§ What you need to do
A full, word-for-word copy of the listing below is needed; leave the images out of it.

Records supplied section start

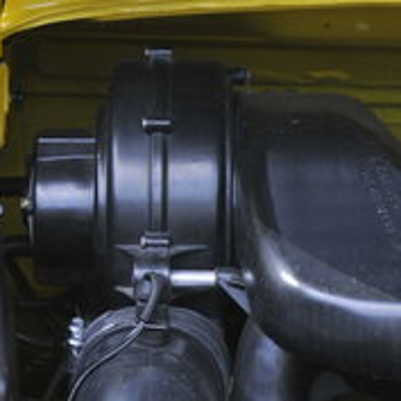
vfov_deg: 2.1
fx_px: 10852
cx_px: 682
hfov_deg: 2.1
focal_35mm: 828
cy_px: 281
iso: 100
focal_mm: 150
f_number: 4
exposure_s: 1/60
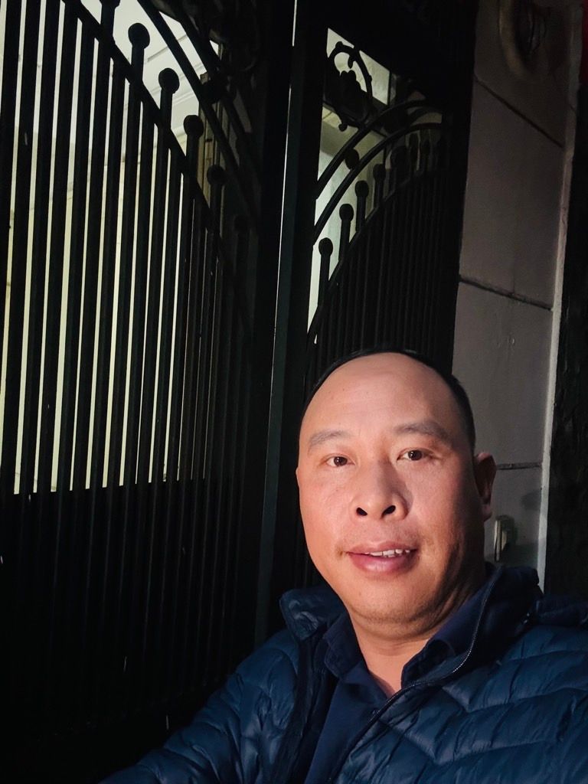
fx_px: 679
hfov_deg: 46.8
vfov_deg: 60.0
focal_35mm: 30
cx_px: 294
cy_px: 392
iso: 640
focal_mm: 2.69
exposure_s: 1/30
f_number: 1.9
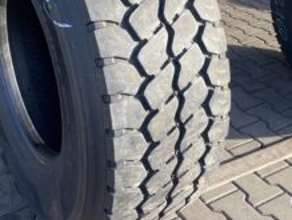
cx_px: 135
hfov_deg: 37.4
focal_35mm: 51
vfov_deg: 28.3
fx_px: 431
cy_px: 62
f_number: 1.8
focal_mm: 4.25
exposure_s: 1/402
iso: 32
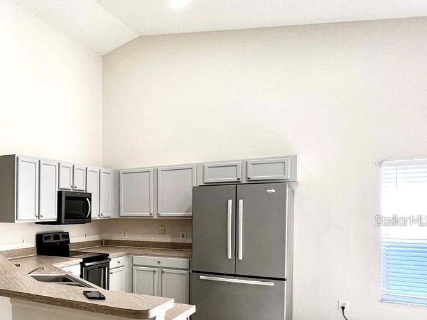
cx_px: -74
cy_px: 220
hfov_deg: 41.7
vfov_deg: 44.6
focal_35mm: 31
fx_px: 382
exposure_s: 1/60
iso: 125
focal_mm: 1.57
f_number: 1.8
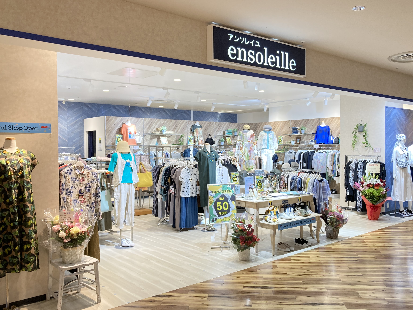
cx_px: 230
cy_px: 157
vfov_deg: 44.2
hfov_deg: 56.7
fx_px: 382
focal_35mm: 32
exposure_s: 1/60
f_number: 1.8
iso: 64
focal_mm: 3.99
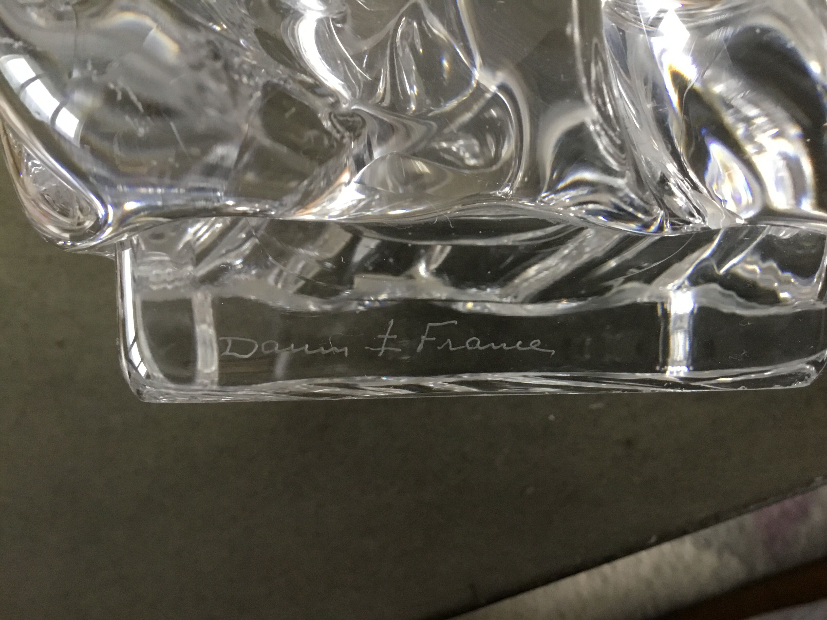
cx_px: 414
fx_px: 741
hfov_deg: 58.4
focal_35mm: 31
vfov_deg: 45.4
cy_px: 310
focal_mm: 3.3
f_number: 2.4
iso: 200
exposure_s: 1/33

Records supplied section end

§ Finished task
vfov_deg: 2.1
fx_px: 10852
cx_px: 682
hfov_deg: 2.1
focal_35mm: 828
cy_px: 281
iso: 100
focal_mm: 150
f_number: 4
exposure_s: 1/60
fx_px: 679
hfov_deg: 46.8
vfov_deg: 60.0
focal_35mm: 30
cx_px: 294
cy_px: 392
iso: 640
focal_mm: 2.69
exposure_s: 1/30
f_number: 1.9
cx_px: 135
hfov_deg: 37.4
focal_35mm: 51
vfov_deg: 28.3
fx_px: 431
cy_px: 62
f_number: 1.8
focal_mm: 4.25
exposure_s: 1/402
iso: 32
cx_px: -74
cy_px: 220
hfov_deg: 41.7
vfov_deg: 44.6
focal_35mm: 31
fx_px: 382
exposure_s: 1/60
iso: 125
focal_mm: 1.57
f_number: 1.8
cx_px: 230
cy_px: 157
vfov_deg: 44.2
hfov_deg: 56.7
fx_px: 382
focal_35mm: 32
exposure_s: 1/60
f_number: 1.8
iso: 64
focal_mm: 3.99
cx_px: 414
fx_px: 741
hfov_deg: 58.4
focal_35mm: 31
vfov_deg: 45.4
cy_px: 310
focal_mm: 3.3
f_number: 2.4
iso: 200
exposure_s: 1/33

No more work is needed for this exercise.